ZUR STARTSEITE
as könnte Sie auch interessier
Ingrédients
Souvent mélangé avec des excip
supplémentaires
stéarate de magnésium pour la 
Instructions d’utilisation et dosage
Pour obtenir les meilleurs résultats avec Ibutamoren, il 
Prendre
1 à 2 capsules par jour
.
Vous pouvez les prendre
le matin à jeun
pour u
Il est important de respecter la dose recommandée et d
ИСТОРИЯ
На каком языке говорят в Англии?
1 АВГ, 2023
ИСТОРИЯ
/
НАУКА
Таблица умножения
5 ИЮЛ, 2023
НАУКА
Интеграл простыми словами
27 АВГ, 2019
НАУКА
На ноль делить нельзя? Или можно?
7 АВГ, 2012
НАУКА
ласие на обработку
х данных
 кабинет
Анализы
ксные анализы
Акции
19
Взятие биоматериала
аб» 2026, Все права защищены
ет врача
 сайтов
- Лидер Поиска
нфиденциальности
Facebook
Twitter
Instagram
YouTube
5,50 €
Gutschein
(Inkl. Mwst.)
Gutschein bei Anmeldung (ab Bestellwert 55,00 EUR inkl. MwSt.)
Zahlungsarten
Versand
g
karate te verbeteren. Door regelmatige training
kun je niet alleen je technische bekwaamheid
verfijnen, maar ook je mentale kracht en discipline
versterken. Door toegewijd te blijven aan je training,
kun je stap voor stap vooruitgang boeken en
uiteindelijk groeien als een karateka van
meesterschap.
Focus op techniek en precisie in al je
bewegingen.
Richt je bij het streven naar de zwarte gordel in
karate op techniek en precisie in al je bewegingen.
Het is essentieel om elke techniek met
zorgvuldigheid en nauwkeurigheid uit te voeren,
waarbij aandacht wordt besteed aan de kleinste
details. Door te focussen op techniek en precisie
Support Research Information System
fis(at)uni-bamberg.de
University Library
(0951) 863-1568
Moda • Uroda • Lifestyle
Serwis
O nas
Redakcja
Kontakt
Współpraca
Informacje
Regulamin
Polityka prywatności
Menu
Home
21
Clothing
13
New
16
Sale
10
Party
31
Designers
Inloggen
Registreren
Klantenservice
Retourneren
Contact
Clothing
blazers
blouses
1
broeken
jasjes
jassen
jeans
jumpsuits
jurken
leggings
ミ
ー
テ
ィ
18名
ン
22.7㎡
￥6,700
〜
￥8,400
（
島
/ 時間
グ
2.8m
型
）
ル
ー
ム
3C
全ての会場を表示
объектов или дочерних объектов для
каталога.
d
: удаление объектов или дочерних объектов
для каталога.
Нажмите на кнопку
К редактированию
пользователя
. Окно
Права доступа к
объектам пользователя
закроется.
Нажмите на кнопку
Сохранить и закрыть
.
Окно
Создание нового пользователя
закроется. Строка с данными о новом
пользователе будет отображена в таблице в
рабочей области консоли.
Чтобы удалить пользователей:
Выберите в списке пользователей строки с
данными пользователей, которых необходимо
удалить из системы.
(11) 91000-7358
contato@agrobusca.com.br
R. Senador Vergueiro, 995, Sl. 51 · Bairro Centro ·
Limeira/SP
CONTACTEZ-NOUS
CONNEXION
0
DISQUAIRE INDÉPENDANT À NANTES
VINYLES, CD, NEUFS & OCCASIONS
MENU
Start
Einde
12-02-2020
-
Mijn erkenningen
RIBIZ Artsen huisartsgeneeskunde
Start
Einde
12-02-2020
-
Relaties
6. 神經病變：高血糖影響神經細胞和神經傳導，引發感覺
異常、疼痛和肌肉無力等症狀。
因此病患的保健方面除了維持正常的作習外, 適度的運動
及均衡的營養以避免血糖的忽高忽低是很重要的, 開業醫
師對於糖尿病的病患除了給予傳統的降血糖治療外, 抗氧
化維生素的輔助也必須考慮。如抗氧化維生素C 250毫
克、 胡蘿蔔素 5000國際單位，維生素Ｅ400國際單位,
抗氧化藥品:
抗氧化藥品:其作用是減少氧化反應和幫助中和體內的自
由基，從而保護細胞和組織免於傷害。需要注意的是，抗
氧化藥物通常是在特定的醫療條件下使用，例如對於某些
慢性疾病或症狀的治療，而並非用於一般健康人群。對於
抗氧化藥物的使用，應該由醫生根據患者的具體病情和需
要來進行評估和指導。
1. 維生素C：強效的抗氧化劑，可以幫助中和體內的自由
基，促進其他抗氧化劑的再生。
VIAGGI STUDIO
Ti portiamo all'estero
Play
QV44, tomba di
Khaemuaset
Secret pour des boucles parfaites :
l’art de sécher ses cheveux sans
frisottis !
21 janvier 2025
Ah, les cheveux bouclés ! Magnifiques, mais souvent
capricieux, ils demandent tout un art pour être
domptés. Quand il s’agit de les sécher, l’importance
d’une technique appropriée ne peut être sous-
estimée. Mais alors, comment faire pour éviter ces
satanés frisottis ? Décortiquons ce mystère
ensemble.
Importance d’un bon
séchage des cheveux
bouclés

**Job:** For every record above, print an exact copy.

**Response to the exercise:**
ZUR STARTSEITE
as könnte Sie auch interessier
Ingrédients
Souvent mélangé avec des excip
supplémentaires
stéarate de magnésium pour la 
Instructions d’utilisation et dosage
Pour obtenir les meilleurs résultats avec Ibutamoren, il 
Prendre
1 à 2 capsules par jour
.
Vous pouvez les prendre
le matin à jeun
pour u
Il est important de respecter la dose recommandée et d
ИСТОРИЯ
На каком языке говорят в Англии?
1 АВГ, 2023
ИСТОРИЯ
/
НАУКА
Таблица умножения
5 ИЮЛ, 2023
НАУКА
Интеграл простыми словами
27 АВГ, 2019
НАУКА
На ноль делить нельзя? Или можно?
7 АВГ, 2012
НАУКА
ласие на обработку
х данных
 кабинет
Анализы
ксные анализы
Акции
19
Взятие биоматериала
аб» 2026, Все права защищены
ет врача
 сайтов
- Лидер Поиска
нфиденциальности
Facebook
Twitter
Instagram
YouTube
5,50 €
Gutschein
(Inkl. Mwst.)
Gutschein bei Anmeldung (ab Bestellwert 55,00 EUR inkl. MwSt.)
Zahlungsarten
Versand
g
karate te verbeteren. Door regelmatige training
kun je niet alleen je technische bekwaamheid
verfijnen, maar ook je mentale kracht en discipline
versterken. Door toegewijd te blijven aan je training,
kun je stap voor stap vooruitgang boeken en
uiteindelijk groeien als een karateka van
meesterschap.
Focus op techniek en precisie in al je
bewegingen.
Richt je bij het streven naar de zwarte gordel in
karate op techniek en precisie in al je bewegingen.
Het is essentieel om elke techniek met
zorgvuldigheid en nauwkeurigheid uit te voeren,
waarbij aandacht wordt besteed aan de kleinste
details. Door te focussen op techniek en precisie
Support Research Information System
fis(at)uni-bamberg.de
University Library
(0951) 863-1568
Moda • Uroda • Lifestyle
Serwis
O nas
Redakcja
Kontakt
Współpraca
Informacje
Regulamin
Polityka prywatności
Menu
Home
21
Clothing
13
New
16
Sale
10
Party
31
Designers
Inloggen
Registreren
Klantenservice
Retourneren
Contact
Clothing
blazers
blouses
1
broeken
jasjes
jassen
jeans
jumpsuits
jurken
leggings
ミ
ー
テ
ィ
18名
ン
22.7㎡
￥6,700
〜
￥8,400
（
島
/ 時間
グ
2.8m
型
）
ル
ー
ム
3C
全ての会場を表示
объектов или дочерних объектов для
каталога.
d
: удаление объектов или дочерних объектов
для каталога.
Нажмите на кнопку
К редактированию
пользователя
. Окно
Права доступа к
объектам пользователя
закроется.
Нажмите на кнопку
Сохранить и закрыть
.
Окно
Создание нового пользователя
закроется. Строка с данными о новом
пользователе будет отображена в таблице в
рабочей области консоли.
Чтобы удалить пользователей:
Выберите в списке пользователей строки с
данными пользователей, которых необходимо
удалить из системы.
(11) 91000-7358
contato@agrobusca.com.br
R. Senador Vergueiro, 995, Sl. 51 · Bairro Centro ·
Limeira/SP
CONTACTEZ-NOUS
CONNEXION
0
DISQUAIRE INDÉPENDANT À NANTES
VINYLES, CD, NEUFS & OCCASIONS
MENU
Start
Einde
12-02-2020
-
Mijn erkenningen
RIBIZ Artsen huisartsgeneeskunde
Start
Einde
12-02-2020
-
Relaties
6. 神經病變：高血糖影響神經細胞和神經傳導，引發感覺
異常、疼痛和肌肉無力等症狀。
因此病患的保健方面除了維持正常的作習外, 適度的運動
及均衡的營養以避免血糖的忽高忽低是很重要的, 開業醫
師對於糖尿病的病患除了給予傳統的降血糖治療外, 抗氧
化維生素的輔助也必須考慮。如抗氧化維生素C 250毫
克、 胡蘿蔔素 5000國際單位，維生素Ｅ400國際單位,
抗氧化藥品:
抗氧化藥品:其作用是減少氧化反應和幫助中和體內的自
由基，從而保護細胞和組織免於傷害。需要注意的是，抗
氧化藥物通常是在特定的醫療條件下使用，例如對於某些
慢性疾病或症狀的治療，而並非用於一般健康人群。對於
抗氧化藥物的使用，應該由醫生根據患者的具體病情和需
要來進行評估和指導。
1. 維生素C：強效的抗氧化劑，可以幫助中和體內的自由
基，促進其他抗氧化劑的再生。
VIAGGI STUDIO
Ti portiamo all'estero
Play
QV44, tomba di
Khaemuaset
Secret pour des boucles parfaites :
l’art de sécher ses cheveux sans
frisottis !
21 janvier 2025
Ah, les cheveux bouclés ! Magnifiques, mais souvent
capricieux, ils demandent tout un art pour être
domptés. Quand il s’agit de les sécher, l’importance
d’une technique appropriée ne peut être sous-
estimée. Mais alors, comment faire pour éviter ces
satanés frisottis ? Décortiquons ce mystère
ensemble.
Importance d’un bon
séchage des cheveux
bouclés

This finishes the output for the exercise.